> **To do**: Please retype the records exactly, starting with the very first line and going on through the line that contains "POTTING GRIT", including that line.

> **Provided material**:
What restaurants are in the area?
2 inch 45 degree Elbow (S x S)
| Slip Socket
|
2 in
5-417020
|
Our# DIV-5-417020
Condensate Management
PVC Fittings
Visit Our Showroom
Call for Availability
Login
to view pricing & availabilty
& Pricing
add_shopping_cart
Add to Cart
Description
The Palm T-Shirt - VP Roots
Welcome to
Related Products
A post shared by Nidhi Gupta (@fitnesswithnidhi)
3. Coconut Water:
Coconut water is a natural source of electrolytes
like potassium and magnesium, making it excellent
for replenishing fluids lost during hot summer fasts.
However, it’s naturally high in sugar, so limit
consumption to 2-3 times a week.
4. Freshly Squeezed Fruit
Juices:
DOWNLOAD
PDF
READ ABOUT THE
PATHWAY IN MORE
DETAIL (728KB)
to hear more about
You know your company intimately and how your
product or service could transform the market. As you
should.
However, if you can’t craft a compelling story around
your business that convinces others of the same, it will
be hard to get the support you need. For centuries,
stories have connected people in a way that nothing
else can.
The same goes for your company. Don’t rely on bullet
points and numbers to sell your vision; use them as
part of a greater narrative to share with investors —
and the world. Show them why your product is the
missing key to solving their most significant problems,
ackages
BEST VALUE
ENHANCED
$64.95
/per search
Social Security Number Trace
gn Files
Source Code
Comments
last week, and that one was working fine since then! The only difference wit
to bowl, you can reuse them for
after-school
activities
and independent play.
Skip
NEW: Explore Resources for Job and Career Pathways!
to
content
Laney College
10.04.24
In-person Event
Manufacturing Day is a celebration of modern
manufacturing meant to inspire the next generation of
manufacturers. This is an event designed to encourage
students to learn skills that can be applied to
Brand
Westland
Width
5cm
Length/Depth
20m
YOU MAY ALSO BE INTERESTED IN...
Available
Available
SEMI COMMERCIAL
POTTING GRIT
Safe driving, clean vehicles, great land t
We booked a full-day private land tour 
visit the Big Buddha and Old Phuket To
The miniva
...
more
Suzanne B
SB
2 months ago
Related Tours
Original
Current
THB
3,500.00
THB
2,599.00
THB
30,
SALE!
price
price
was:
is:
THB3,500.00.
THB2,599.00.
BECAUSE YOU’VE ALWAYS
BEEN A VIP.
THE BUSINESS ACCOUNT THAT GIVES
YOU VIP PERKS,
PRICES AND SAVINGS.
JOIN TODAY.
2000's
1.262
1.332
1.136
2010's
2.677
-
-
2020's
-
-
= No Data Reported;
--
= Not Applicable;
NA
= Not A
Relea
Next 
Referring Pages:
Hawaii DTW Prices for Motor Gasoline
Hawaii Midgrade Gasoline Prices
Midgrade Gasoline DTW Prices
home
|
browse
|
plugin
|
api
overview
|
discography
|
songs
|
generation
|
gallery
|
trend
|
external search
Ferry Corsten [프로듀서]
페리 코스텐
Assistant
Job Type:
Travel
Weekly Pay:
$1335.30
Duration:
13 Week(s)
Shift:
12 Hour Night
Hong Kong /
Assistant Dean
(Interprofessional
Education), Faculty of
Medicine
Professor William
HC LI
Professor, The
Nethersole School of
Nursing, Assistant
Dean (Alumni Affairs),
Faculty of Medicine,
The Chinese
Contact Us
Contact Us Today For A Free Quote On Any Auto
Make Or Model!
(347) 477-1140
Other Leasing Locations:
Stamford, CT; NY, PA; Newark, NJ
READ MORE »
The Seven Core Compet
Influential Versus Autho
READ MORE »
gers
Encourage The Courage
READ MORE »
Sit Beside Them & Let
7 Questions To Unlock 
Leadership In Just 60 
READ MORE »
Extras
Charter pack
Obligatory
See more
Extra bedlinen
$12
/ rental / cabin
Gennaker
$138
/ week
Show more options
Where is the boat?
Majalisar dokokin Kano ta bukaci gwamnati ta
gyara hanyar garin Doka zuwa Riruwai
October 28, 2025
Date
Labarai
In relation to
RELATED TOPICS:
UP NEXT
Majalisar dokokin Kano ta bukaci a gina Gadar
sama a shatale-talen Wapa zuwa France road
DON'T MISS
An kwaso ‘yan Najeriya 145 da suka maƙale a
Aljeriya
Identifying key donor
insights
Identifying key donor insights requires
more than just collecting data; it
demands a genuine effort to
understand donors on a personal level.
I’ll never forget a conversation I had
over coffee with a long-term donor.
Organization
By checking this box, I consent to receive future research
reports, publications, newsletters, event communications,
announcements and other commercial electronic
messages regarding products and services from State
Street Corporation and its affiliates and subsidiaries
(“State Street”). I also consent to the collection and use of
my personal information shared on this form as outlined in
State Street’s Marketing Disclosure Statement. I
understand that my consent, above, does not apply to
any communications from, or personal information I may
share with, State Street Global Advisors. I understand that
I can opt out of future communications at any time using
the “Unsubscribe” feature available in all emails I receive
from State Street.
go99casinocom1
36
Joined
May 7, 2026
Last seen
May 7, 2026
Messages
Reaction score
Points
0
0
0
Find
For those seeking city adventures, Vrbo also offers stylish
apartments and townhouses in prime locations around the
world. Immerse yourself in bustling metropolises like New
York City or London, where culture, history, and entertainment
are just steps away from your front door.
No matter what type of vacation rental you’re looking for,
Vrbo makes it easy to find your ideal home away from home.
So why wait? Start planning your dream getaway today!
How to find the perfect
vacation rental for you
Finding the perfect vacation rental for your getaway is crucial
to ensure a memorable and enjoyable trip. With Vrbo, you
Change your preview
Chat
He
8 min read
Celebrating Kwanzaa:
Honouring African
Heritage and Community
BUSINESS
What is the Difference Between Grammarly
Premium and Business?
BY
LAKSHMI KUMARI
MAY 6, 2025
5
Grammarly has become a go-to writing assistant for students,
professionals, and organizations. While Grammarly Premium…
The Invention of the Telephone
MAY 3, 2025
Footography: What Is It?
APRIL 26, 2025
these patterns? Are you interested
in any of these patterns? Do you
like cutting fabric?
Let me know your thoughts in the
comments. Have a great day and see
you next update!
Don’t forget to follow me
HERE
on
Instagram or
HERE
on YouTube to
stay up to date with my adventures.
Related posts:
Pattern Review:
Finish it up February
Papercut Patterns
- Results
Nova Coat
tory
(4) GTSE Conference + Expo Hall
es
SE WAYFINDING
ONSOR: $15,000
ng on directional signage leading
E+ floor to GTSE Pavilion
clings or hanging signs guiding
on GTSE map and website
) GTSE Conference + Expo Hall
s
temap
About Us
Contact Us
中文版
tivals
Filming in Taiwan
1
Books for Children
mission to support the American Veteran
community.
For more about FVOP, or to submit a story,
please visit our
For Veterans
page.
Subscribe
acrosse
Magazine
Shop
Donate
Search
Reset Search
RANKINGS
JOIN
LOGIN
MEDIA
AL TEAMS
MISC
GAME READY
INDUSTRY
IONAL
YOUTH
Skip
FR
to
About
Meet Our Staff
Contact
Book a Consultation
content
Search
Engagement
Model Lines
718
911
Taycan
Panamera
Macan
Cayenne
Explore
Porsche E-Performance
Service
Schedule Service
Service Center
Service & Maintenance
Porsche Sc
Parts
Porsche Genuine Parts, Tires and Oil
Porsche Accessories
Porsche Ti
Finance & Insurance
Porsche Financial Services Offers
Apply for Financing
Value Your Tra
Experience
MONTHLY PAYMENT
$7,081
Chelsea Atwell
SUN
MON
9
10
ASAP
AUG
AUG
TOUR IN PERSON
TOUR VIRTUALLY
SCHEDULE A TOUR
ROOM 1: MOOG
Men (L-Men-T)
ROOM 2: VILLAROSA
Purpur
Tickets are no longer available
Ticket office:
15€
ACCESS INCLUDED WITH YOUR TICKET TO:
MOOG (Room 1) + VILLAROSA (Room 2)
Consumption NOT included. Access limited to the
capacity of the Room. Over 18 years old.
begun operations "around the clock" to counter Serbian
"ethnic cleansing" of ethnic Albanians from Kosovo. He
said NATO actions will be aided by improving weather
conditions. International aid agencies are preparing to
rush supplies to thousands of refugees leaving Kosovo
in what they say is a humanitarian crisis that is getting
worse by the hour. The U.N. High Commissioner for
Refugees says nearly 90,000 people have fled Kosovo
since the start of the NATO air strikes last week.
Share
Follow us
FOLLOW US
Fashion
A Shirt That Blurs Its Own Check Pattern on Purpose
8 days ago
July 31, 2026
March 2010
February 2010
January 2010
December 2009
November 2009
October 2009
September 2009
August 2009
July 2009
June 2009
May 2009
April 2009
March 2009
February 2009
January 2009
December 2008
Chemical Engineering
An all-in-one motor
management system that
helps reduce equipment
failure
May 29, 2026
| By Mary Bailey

> **Output of the task**:
What restaurants are in the area?
2 inch 45 degree Elbow (S x S)
| Slip Socket
|
2 in
5-417020
|
Our# DIV-5-417020
Condensate Management
PVC Fittings
Visit Our Showroom
Call for Availability
Login
to view pricing & availabilty
& Pricing
add_shopping_cart
Add to Cart
Description
The Palm T-Shirt - VP Roots
Welcome to
Related Products
A post shared by Nidhi Gupta (@fitnesswithnidhi)
3. Coconut Water:
Coconut water is a natural source of electrolytes
like potassium and magnesium, making it excellent
for replenishing fluids lost during hot summer fasts.
However, it’s naturally high in sugar, so limit
consumption to 2-3 times a week.
4. Freshly Squeezed Fruit
Juices:
DOWNLOAD
PDF
READ ABOUT THE
PATHWAY IN MORE
DETAIL (728KB)
to hear more about
You know your company intimately and how your
product or service could transform the market. As you
should.
However, if you can’t craft a compelling story around
your business that convinces others of the same, it will
be hard to get the support you need. For centuries,
stories have connected people in a way that nothing
else can.
The same goes for your company. Don’t rely on bullet
points and numbers to sell your vision; use them as
part of a greater narrative to share with investors —
and the world. Show them why your product is the
missing key to solving their most significant problems,
ackages
BEST VALUE
ENHANCED
$64.95
/per search
Social Security Number Trace
gn Files
Source Code
Comments
last week, and that one was working fine since then! The only difference wit
to bowl, you can reuse them for
after-school
activities
and independent play.
Skip
NEW: Explore Resources for Job and Career Pathways!
to
content
Laney College
10.04.24
In-person Event
Manufacturing Day is a celebration of modern
manufacturing meant to inspire the next generation of
manufacturers. This is an event designed to encourage
students to learn skills that can be applied to
Brand
Westland
Width
5cm
Length/Depth
20m
YOU MAY ALSO BE INTERESTED IN...
Available
Available
SEMI COMMERCIAL
POTTING GRIT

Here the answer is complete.